-- Ejercicio 1 --
Reproduce el pasaje del fragmento sobre Barcelona que va de "Ahora Barcelona" a "atisbo de sombra.".
-- Ejercicio 2 --
Contesta estas preguntas con los datos del fragmento sobre Barcelona:
(a) ¿Desde qué siglo supieron los especuladores hacer de la ciudad un oasis de apertura?
(b) ¿En qué esquina dice el texto que "ellos" mueren ahogados?
(c) ¿Qué se pide en el bar?
-- Ejercicio 3 --
Enumera todos los nombres propios de lugar que aparecen en el fragmento sobre Barcelona.

-- Fragmento seleccionado --
__________________________________________________
Sin más víveres que nuestra propia consciencia.
Barcelona…muere,
sofocada por su propia indolencia y por la sed salvaje de los especuladores,
que desde el siglo XIX, incluso durante tres guerras y una dictadura, supieron
hacer de este lugar un oasis de apertura hacia el mar, las montañas y las
estepas de toda Europa con sus industrias y su puerto de marineros errantes y
soñadores.
Ahora Barcelona
arde. Pero no es ella, la ciudad abrasada y abandonada del meridiano de agosto,
la que sofoca. Soy yo, con mis pensamientos y mi cuerpo sometido al peor calor
que haya sufrido este asfalto desde que la humanidad tiene memoria de haber salido
de los pantanos para hacerse nómade y sedentaria. Ahora respiro, ahora expiro
pero es imposible seguir sin aparcar. Sin detener este infierno con ruedas que
me lleva directamente al desastre, es decir, al próximo semáforo de Meridiana
en el que no hay ni siquiera un atisbo de sombra.
Barcelona…arde,
no soy yo, son ellos los que mueren ahogados en esta esquina de Rocafort y
Paralell, mientras la sombra de los edificios se extiende por la calzada los escasos
sobrevivientes debaten acerca del fin del mundo en un bar que ahora es propiedad
de un chino. Pido unas rabas y un cortado, no frío, caliente como el asfalto.
__________________________________________________
-- Segmento de datos --
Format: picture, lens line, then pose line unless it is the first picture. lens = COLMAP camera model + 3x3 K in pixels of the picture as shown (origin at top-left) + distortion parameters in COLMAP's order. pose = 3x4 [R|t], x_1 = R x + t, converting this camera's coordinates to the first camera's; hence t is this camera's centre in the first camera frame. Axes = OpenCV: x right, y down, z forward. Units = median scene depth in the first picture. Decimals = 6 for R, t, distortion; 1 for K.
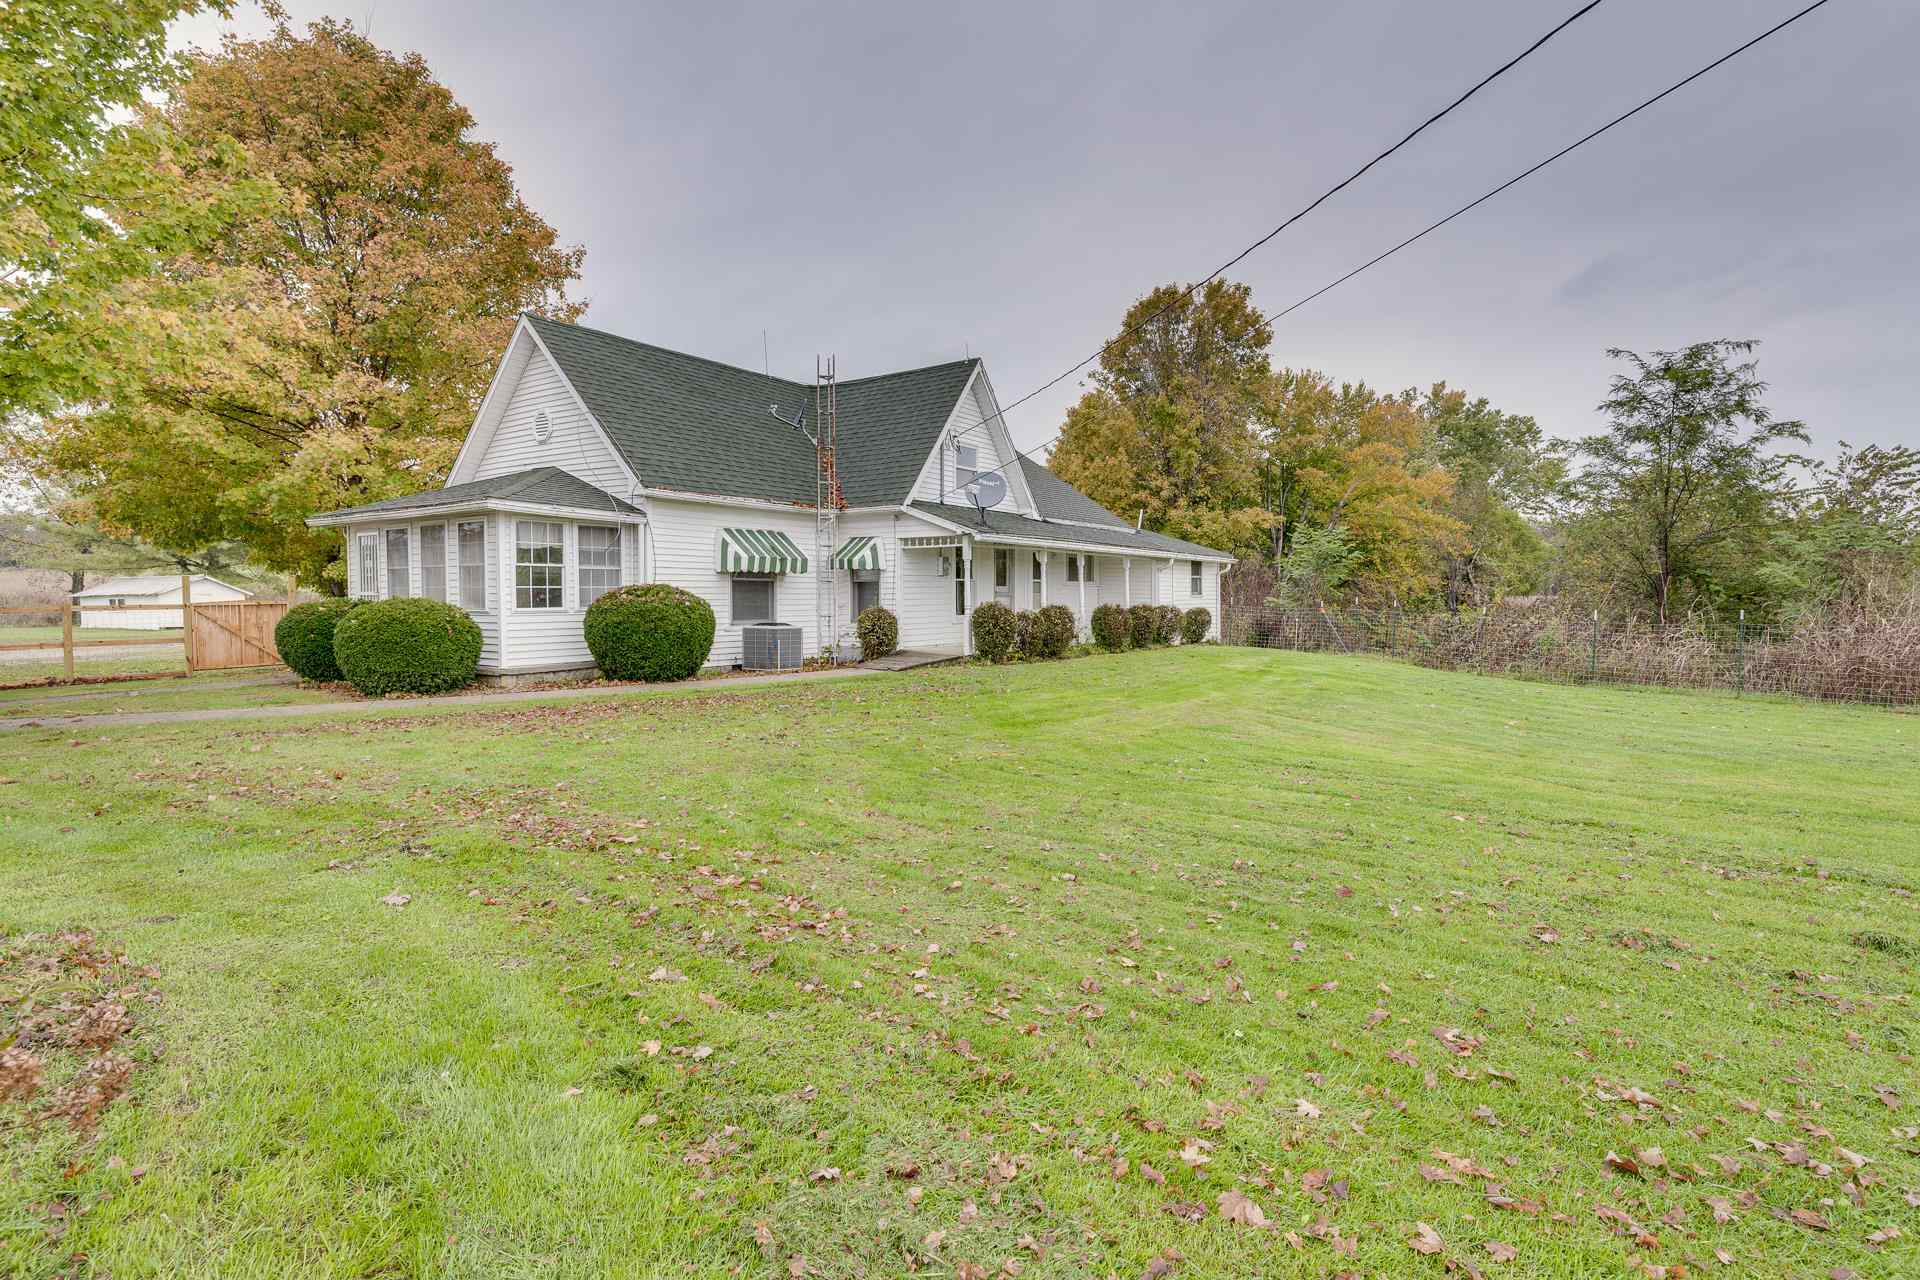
__________________________________________________
-- Respuesta esperada 1 --
Ahora Barcelona
arde. Pero no es ella, la ciudad abrasada y abandonada del meridiano de agosto,
la que sofoca. Soy yo, con mis pensamientos y mi cuerpo sometido al peor calor
que haya sufrido este asfalto desde que la humanidad tiene memoria de haber salido
de los pantanos para hacerse nómade y sedentaria. Ahora respiro, ahora expiro
pero es imposible seguir sin aparcar. Sin detener este infierno con ruedas que
me lleva directamente al desastre, es decir, al próximo semáforo de Meridiana
en el que no hay ni siquiera un atisbo de sombra.

-- Respuesta esperada 2 --
(a) Desde el siglo XIX.
(b) En la esquina de Rocafort y Paralell.
(c) Unas rabas y un cortado, no frío, sino caliente como el asfalto.

-- Respuesta esperada 3 --
Barcelona, Europa, Meridiana, Rocafort, Paralell